Тогда ему заявили (на заседании в парткоме):

— Вы что же, умнее партии, и вы были правы, когда партия ошибалась? Вы хвалитесь тем, что не ошибались вместе с ней? Что она пришла к вам и с вами согласилась — после того, как вы боролись с ней? Да, вы с партией боролись, вы ей противопоставили себя. Вам в партии не место.

И лингвиста исключили. Он пробовал спорить, но ничего ему не помогло. Партия всегда права. А если так, то она не ошиблась, исключив из своих рядов лингвиста, раньше нее и вопреки ей обнаружившего несогласие с Марром. (Теперь этот лингвист, В.Д. Левин, профессор Иерусалимского Университета. Примечание 1976 года).

А в основе рабства — отсутствие свободы выбора.


Итак, передо мной лежала еще одна рецензия с пугающим названием «контрольная»: она призвана «проконтролировать» — следовательно, установить, что все делается по закону. Что предыдущие отзывы написаны не близкими родственниками автора и не за бутылку коньяка. Что автор в самом деле не списал своего сочинения у дяди или соседа. Словом, рецензия — «контрольная», исходящая из правительственных сфер Государственного Комитета по делам печати (в литературных кругах его давно уже прозвали «Комитетом поделом печати»). И вот я читаю этот удивительный документ. Заглядываю в конец — подпись отрезана. Это, значит, так полагается: для беспристрастности, что ли. Ладно, буду читать, не зная автора.

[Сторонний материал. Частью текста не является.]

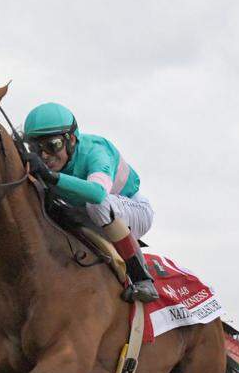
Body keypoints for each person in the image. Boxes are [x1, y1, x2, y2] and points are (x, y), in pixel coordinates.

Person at [22, 102, 159, 302]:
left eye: (52, 145)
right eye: (35, 148)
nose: (44, 156)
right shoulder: (50, 159)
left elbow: (97, 194)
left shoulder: (96, 151)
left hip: (134, 209)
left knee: (96, 204)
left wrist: (49, 176)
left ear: (71, 139)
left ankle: (142, 279)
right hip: (90, 213)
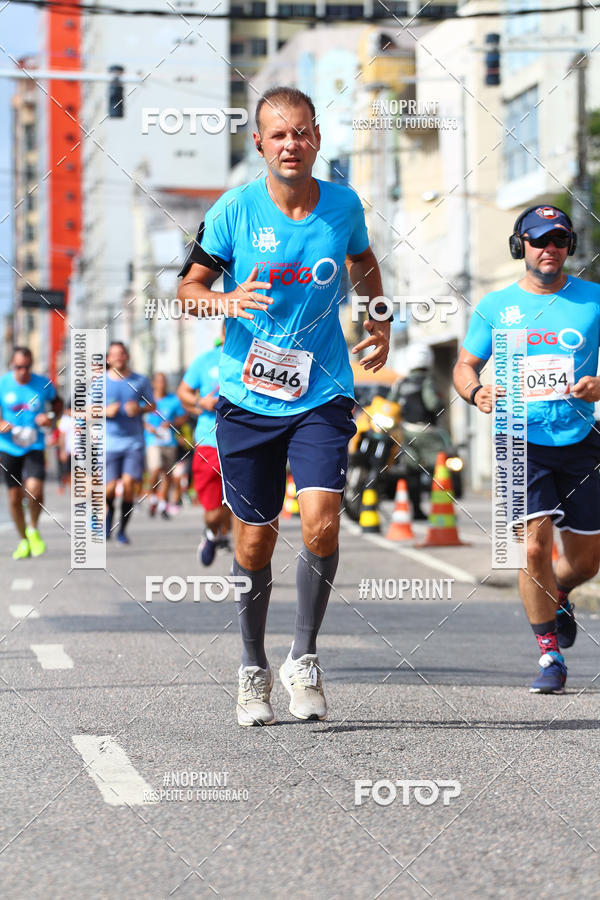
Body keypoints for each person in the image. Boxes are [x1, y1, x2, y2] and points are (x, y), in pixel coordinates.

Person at [178, 85, 390, 726]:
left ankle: (304, 657)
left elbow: (365, 261)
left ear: (317, 137)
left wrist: (378, 319)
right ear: (260, 145)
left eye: (301, 132)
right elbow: (188, 289)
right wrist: (224, 301)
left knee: (322, 520)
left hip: (322, 389)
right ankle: (251, 667)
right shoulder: (234, 212)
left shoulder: (344, 206)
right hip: (247, 397)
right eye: (278, 135)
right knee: (253, 544)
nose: (291, 144)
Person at [453, 204, 600, 694]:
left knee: (585, 562)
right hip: (519, 440)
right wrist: (476, 391)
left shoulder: (593, 299)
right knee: (532, 546)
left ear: (569, 247)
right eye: (539, 240)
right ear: (521, 247)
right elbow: (464, 365)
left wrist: (598, 386)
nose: (549, 249)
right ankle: (549, 656)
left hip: (580, 441)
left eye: (558, 240)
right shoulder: (496, 307)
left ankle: (560, 594)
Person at [0, 346, 62, 558]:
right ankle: (23, 540)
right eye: (18, 367)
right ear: (12, 366)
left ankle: (33, 528)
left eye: (27, 367)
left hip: (35, 445)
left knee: (35, 490)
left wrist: (50, 418)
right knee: (14, 497)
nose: (23, 371)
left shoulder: (43, 383)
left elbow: (58, 404)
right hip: (8, 446)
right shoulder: (3, 383)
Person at [177, 334, 231, 565]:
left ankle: (241, 566)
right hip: (209, 443)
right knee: (213, 511)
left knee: (243, 506)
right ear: (224, 332)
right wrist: (200, 403)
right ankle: (212, 533)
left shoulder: (256, 356)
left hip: (246, 444)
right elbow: (183, 393)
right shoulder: (206, 360)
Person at [105, 342, 155, 544]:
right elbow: (86, 409)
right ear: (108, 358)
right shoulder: (100, 382)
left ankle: (122, 530)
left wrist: (140, 409)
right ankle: (107, 522)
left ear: (127, 356)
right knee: (108, 489)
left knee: (128, 487)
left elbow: (152, 405)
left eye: (122, 354)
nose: (118, 358)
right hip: (108, 443)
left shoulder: (140, 380)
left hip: (133, 442)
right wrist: (104, 412)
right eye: (114, 355)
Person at [389, 342, 444, 519]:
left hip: (406, 432)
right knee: (439, 470)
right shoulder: (428, 381)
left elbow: (390, 405)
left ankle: (417, 510)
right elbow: (432, 404)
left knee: (412, 472)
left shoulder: (400, 383)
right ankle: (440, 508)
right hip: (427, 432)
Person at [145, 373, 186, 520]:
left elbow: (183, 417)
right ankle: (152, 496)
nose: (161, 384)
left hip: (169, 442)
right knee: (156, 468)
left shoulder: (173, 400)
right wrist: (147, 426)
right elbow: (138, 416)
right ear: (154, 383)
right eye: (158, 381)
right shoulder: (148, 400)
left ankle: (162, 503)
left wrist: (172, 423)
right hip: (152, 441)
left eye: (164, 381)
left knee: (166, 475)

Постараюсь реконструировать в моем сознании его образ.

Рецензия начиналась строчками вступления:


По логике серьезной литературной и издательской практики сопровождать эту огромную расклейку-рукопись должен был бы обоснованный, аргументированный издательский документ (заключение, решение — дело не в названии), объясняющий не просто издание (издание было осуществлено в 1970 г.); а необходимость, обязательность переиздания этой работы издательством «Детская литература», переиздание книги, предназначенной прежде всего, конечно, для молодых людей, соприкасающихся в школе или в жизни с поэзией.

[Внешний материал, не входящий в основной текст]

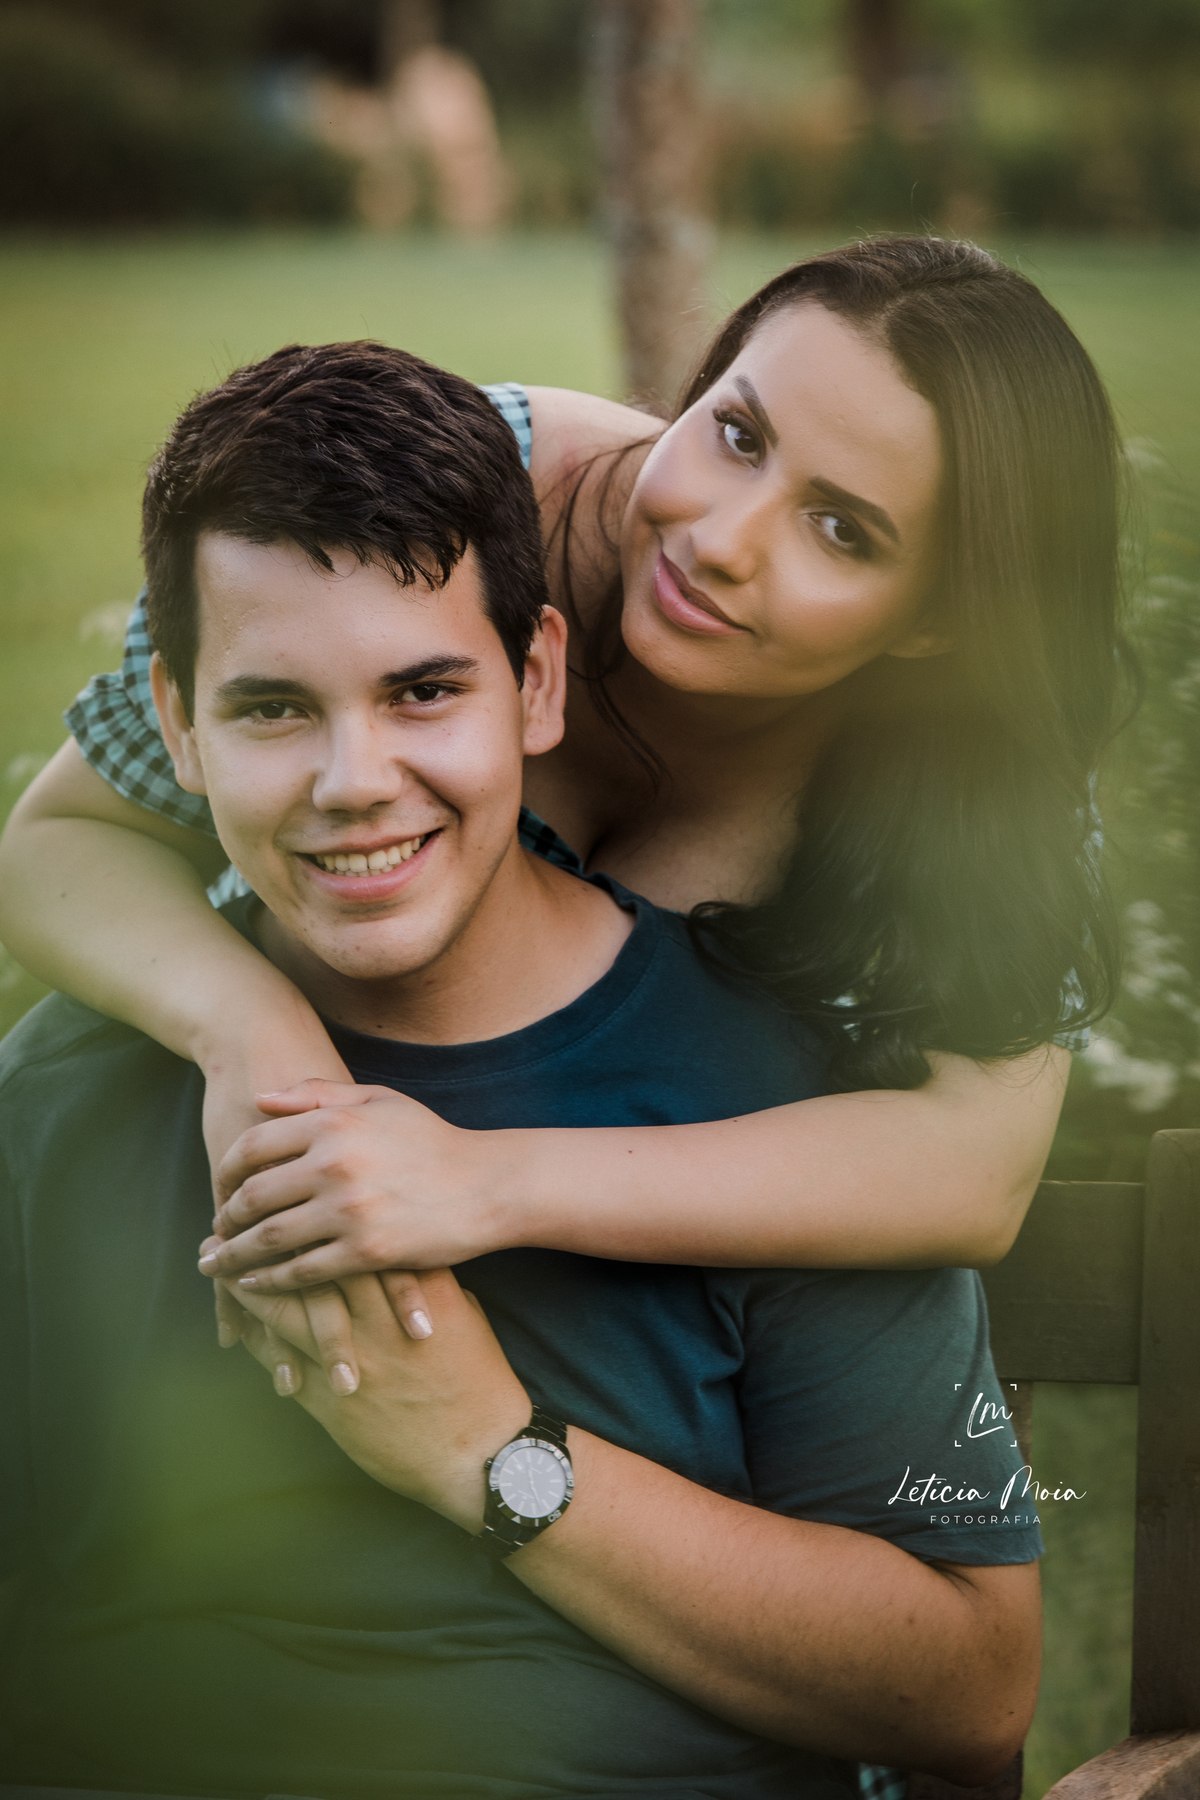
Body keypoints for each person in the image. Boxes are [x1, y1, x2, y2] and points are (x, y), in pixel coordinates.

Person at [0, 342, 1041, 1800]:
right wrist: (271, 1062)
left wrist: (492, 1456)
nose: (355, 781)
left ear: (536, 680)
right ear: (174, 725)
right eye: (273, 707)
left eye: (425, 690)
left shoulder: (795, 1113)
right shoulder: (70, 1089)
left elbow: (970, 1688)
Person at [0, 239, 1126, 1375]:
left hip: (655, 1347)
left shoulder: (986, 771)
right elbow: (62, 841)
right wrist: (261, 1045)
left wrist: (483, 1183)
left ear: (941, 618)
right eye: (739, 435)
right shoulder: (451, 505)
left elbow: (975, 1170)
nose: (719, 541)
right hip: (225, 1209)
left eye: (842, 530)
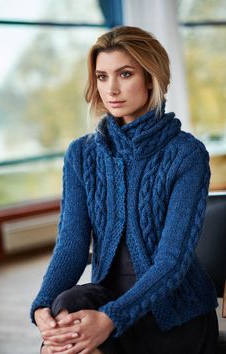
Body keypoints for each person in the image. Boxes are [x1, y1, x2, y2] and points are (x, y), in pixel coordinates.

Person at [30, 26, 219, 354]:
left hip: (172, 313)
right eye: (102, 77)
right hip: (106, 299)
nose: (111, 89)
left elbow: (172, 261)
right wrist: (42, 306)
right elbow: (71, 246)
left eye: (125, 74)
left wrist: (112, 319)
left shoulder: (186, 154)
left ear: (150, 78)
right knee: (64, 308)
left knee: (70, 343)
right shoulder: (82, 154)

Такой аргументацией предложение издательства не сопровождено. Поэтому, умышленно или не умышленно, любой человек, читающий предлагаемую к переизданию рукопись, поставлен в условия, при которых он должен будто бы доказать и позицию издательства и, если смысл переиздания неубедителен (а он никем из издателей не высказан), то опровергнуть ее. Мягко говоря, это неэтичная позиция издательства по отношению к авторам и читателям. Но неэтичность поведения одной стороны всегда вызывает сложность для другой.

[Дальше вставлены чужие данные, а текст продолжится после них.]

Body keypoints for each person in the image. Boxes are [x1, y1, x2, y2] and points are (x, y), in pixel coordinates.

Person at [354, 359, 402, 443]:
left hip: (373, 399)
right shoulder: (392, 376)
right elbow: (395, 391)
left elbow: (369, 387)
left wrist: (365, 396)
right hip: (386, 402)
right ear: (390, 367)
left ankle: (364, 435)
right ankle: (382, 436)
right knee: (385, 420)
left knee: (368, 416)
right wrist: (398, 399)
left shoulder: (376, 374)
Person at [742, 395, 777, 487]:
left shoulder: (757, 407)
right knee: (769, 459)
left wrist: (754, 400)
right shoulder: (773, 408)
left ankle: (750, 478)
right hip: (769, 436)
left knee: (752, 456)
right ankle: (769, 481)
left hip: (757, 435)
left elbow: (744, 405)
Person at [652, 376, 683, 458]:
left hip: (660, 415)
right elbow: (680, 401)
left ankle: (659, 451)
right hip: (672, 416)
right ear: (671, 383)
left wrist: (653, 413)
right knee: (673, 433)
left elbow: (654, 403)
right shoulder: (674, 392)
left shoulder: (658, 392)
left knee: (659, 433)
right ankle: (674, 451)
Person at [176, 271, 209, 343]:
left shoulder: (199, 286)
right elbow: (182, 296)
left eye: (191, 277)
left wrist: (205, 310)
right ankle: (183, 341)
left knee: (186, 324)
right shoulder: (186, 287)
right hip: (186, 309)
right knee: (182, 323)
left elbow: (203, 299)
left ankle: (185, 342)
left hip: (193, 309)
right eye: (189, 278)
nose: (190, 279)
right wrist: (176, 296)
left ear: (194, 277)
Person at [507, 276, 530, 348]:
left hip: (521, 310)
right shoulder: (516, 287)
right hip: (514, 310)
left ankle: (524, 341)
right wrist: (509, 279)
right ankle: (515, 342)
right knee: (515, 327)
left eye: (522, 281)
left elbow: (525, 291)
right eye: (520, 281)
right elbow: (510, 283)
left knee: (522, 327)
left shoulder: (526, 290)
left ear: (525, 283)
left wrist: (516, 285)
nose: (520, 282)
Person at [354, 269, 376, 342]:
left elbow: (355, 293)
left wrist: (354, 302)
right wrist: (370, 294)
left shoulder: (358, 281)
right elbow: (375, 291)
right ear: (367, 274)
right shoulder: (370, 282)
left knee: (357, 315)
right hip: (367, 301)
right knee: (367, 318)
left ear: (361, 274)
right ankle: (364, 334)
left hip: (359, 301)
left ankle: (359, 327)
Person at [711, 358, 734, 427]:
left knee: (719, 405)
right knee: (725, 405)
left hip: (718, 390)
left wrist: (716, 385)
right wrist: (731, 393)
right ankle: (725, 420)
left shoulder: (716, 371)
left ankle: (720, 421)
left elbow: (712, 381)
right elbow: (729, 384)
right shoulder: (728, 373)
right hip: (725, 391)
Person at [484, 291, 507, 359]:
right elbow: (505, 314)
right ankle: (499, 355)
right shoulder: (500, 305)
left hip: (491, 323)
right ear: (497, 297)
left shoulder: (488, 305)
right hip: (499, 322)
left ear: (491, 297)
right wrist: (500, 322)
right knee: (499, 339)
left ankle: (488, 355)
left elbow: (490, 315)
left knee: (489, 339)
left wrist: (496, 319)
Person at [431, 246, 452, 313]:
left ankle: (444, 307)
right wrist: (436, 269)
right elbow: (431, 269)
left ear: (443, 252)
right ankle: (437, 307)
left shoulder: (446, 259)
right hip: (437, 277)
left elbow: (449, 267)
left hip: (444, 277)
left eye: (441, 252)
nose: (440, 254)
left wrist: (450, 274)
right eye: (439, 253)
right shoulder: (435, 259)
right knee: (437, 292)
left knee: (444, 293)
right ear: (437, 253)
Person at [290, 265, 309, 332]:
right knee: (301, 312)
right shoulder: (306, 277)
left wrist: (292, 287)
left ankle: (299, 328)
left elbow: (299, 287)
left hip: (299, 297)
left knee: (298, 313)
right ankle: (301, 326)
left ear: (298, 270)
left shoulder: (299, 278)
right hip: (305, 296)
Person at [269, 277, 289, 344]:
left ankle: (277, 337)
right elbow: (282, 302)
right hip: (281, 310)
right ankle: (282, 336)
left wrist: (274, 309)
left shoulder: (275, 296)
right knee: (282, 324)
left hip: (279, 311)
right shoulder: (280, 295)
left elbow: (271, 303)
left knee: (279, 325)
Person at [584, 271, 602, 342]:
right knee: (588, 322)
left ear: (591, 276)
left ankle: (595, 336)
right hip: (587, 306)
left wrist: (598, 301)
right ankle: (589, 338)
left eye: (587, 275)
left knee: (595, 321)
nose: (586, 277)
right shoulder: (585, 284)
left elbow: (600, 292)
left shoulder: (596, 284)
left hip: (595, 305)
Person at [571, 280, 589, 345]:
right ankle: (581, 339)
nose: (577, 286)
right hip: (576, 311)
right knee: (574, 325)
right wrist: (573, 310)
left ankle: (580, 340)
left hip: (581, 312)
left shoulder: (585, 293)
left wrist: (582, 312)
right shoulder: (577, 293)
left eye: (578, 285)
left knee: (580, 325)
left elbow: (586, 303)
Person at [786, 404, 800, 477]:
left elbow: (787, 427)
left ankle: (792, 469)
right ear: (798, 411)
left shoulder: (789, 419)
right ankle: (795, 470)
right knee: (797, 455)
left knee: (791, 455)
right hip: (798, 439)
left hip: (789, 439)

В данном случае, однако, уходить от этой сложности не надо, ибо речь идет об общественном, а не личном акте — о проблеме переиздания книги.

И вот, как только мы коснемся общественного назначения издательской практики, так и возникает множество вопросов и недоумений.


Предположим, я бы не знал, откуда исходит рецензия; все равно догадался бы, что из высших сфер: ее автор сурово распекает издательство, которое, дескать, не мотивирует необходимости переиздания: это и несерьезно, и неэтично. Рецензент настолько важный начальник, что, стоя выше издательства, может позволить себе не заботиться о логике и даже грамотности. Что это значит: «… если смысл издания неубедителен(он никем из издателей не высказан)…»? Кто не высказан? Смысл? Ясно одно: дело нешуточное, государственное; критик — человек масштабный, он ведет речь не о мелочах, а об «общественном назначении издательской практики». Продолжаем:


Чтение книги Е. Эткинда — трудное дело, откровеннее говоря — скучное дело. Можно было бы написать о том, о чем написал Е. Эткинд, гораздо короче, интересней и убедительней, а можно было и еще длиннее, и менее убедительно. Е. Эткинд стоит на втором пути.